El resto de la historia es conocido: las segundas elecciones le consolidan como regidor, provocan la jubilación de Porro y dejan a los nacionalistas KO. Su defensa a ultranza de Vigo -ese "localismo casposo y anacrónico" que le afearon con inefable miopía los dirigentes del PP- en asuntos como la (no) fusión de las cajas, la (no) discriminación del aeropuerto de Vigo, el Área Metropolitana o la capitalidad judicial han sido determinantes para que la imagen de valedor de la ciudad calase entre los vigueses, que han visto en él a un tipo con arrestos, capaz de enfrentarse a Feijóo, pero también a Touriño o Zapatero. Y al que, guiado por ese afán protector, no le importa caer en excesos que han dado pie a parodias en blogs humorísticos. Porque él sabe que cuando a uno le salen imitadores es que definitivamente ha impregnado la epidermis de su territorio. "A ver, Carmeliña, enséñame ese vídeo en el que salgo de Nerón", le pedía, entre risas, a la teniente de alcalde durante la sobremesa de un almuerzo. "La verdad es que está muy bien, a mí me hace reír: ¡¡¡Me voy a inaugurar una humanización!!! Jajaja", se imitaba a sí mismo ante la incredulidad de los comensales.

Claro que el éxito de Caballero no reside sólo en el hiperviguismo. El millonario plan de humanizaciones, la imagen de austeridad personal, el tono serio y firme, la extenuante capacidad de trabajo y el respeto que se ha ganado entre los sectores más conservadores han sido claves. Y, por supuesto, su omnipresencia: tan pronto entrega unas medallas deportivas a unos críos, como baila un pasodoble en una verbena o se pasa tres horas escuchando corales. O camina. Porque aquel Caballero que sólo se movía en coche ministerial ha devenido en un alcalde humano, que se patea la calle, próximo a los ciudadanos que se le acercan, le alaban, le critican o, generalmente, le piden algo: desde un selfie con unos chavales a la entrada de Balaídos a un banco para sentarse o una parada de Vitrasa.

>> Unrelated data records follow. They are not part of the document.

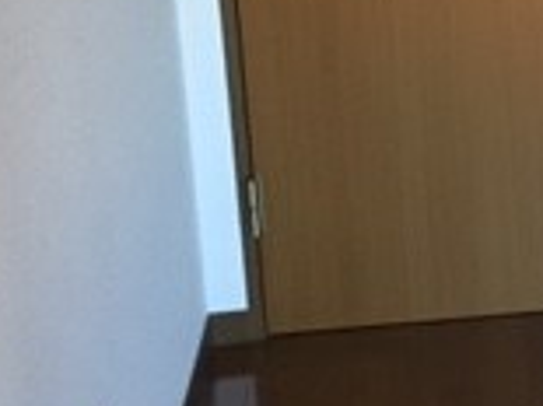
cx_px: 1016
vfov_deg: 12.1
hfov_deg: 14.3
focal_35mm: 120
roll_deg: -1.2
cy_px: -52
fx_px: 1881
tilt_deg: -14.6
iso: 200
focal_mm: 4.15
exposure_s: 1/30
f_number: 2.2
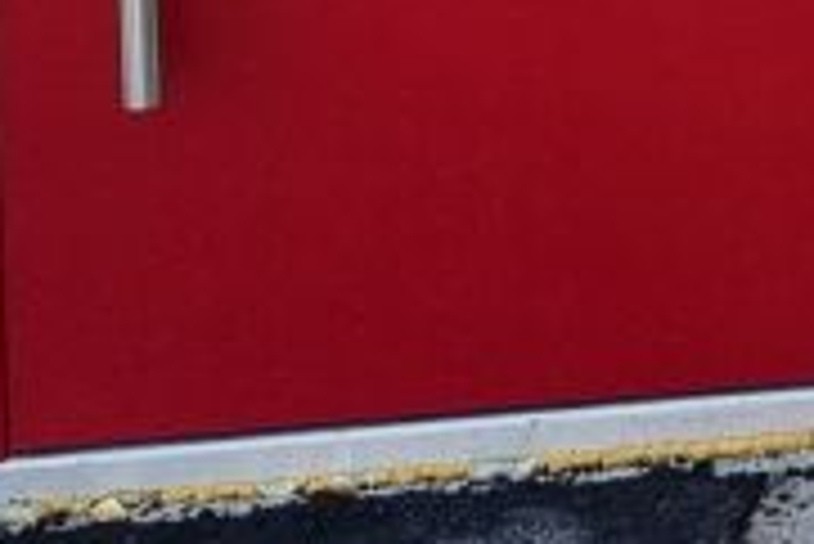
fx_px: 4775
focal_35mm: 211
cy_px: -1308
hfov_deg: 9.0
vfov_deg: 5.9
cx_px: 1774
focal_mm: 5.4
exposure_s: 1/362
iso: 50
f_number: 1.8
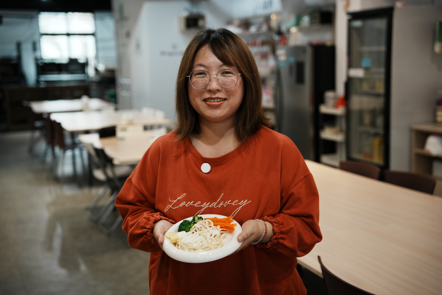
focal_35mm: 52
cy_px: 148
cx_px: 221
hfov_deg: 38.2
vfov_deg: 26.0
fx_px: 638
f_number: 2.8
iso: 640
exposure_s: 1/250
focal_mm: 52
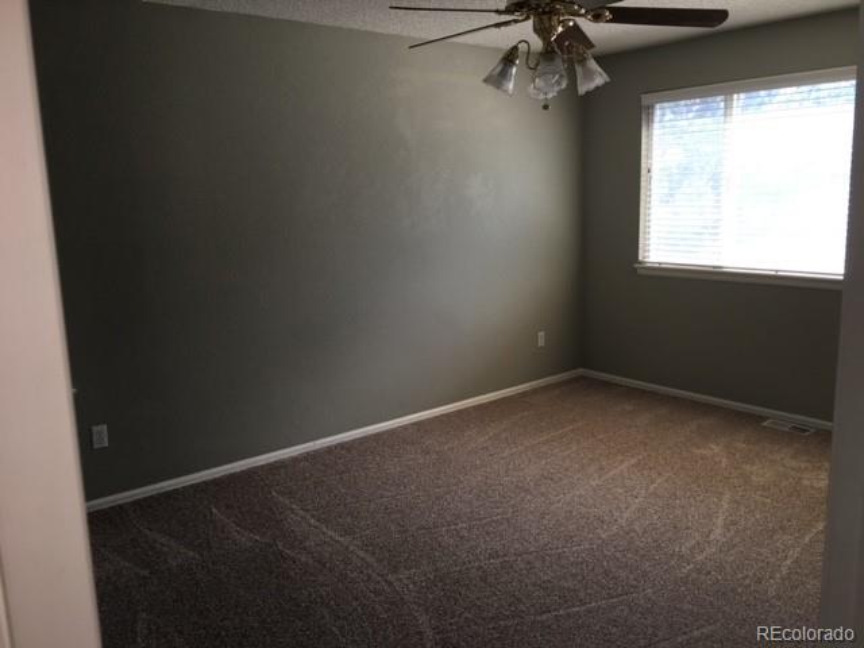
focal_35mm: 29
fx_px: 724
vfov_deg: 48.2
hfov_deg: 61.7
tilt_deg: -10.1
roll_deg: +2.5
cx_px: 432
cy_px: 324
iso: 25
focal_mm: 4.15
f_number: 2.2
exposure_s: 1/67
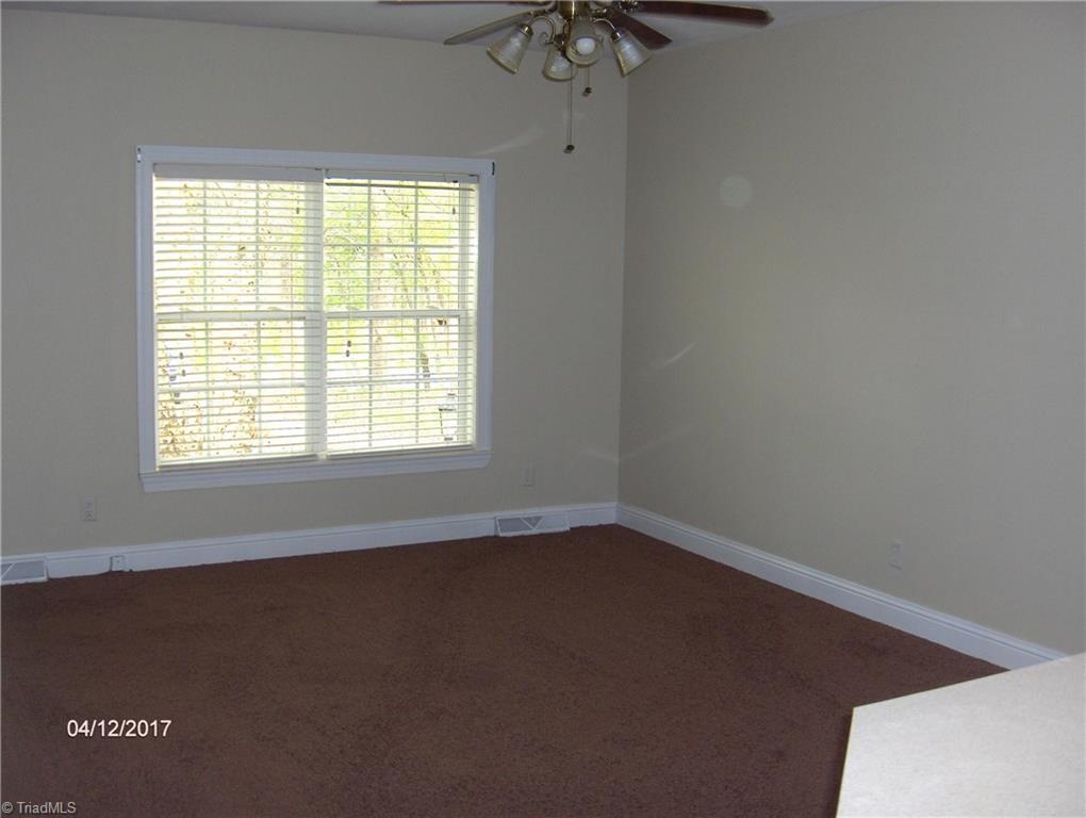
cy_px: 409
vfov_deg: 36.9
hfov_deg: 47.8
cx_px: 543
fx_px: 1225
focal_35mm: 39
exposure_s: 1/60
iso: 100
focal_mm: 8
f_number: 2.8
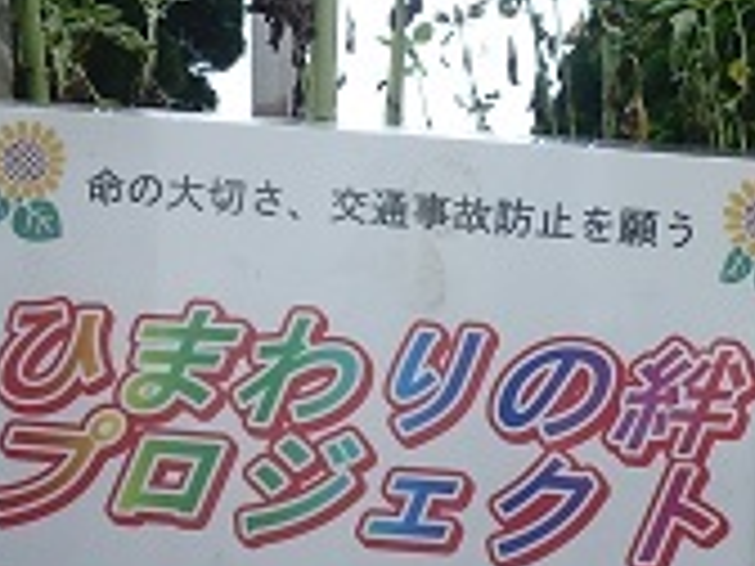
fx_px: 1091
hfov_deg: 35.6
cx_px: 697
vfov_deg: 28.8
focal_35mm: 50
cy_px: 404
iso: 125
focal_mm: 3.7
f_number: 3.5
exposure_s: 1/500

Esa transversalidad política y social -unida a la inmolación de sus rivales, rehenes de una estrategia suicida- explica un resultado sin parangón en la democracia local. Un hito que le permite hoy sonreír al ver la imagen que le devuelve el espejo: la de un regidor apreciado, la referencia municipal del PSOE, el presidente de los alcaldes y, lo más importante, la de un hombre realizado. "Estoy disfrutando como nunca. No hay nada que se acerque a lo que siento hoy como alcalde de Vigo. Estoy feliz", confiesa.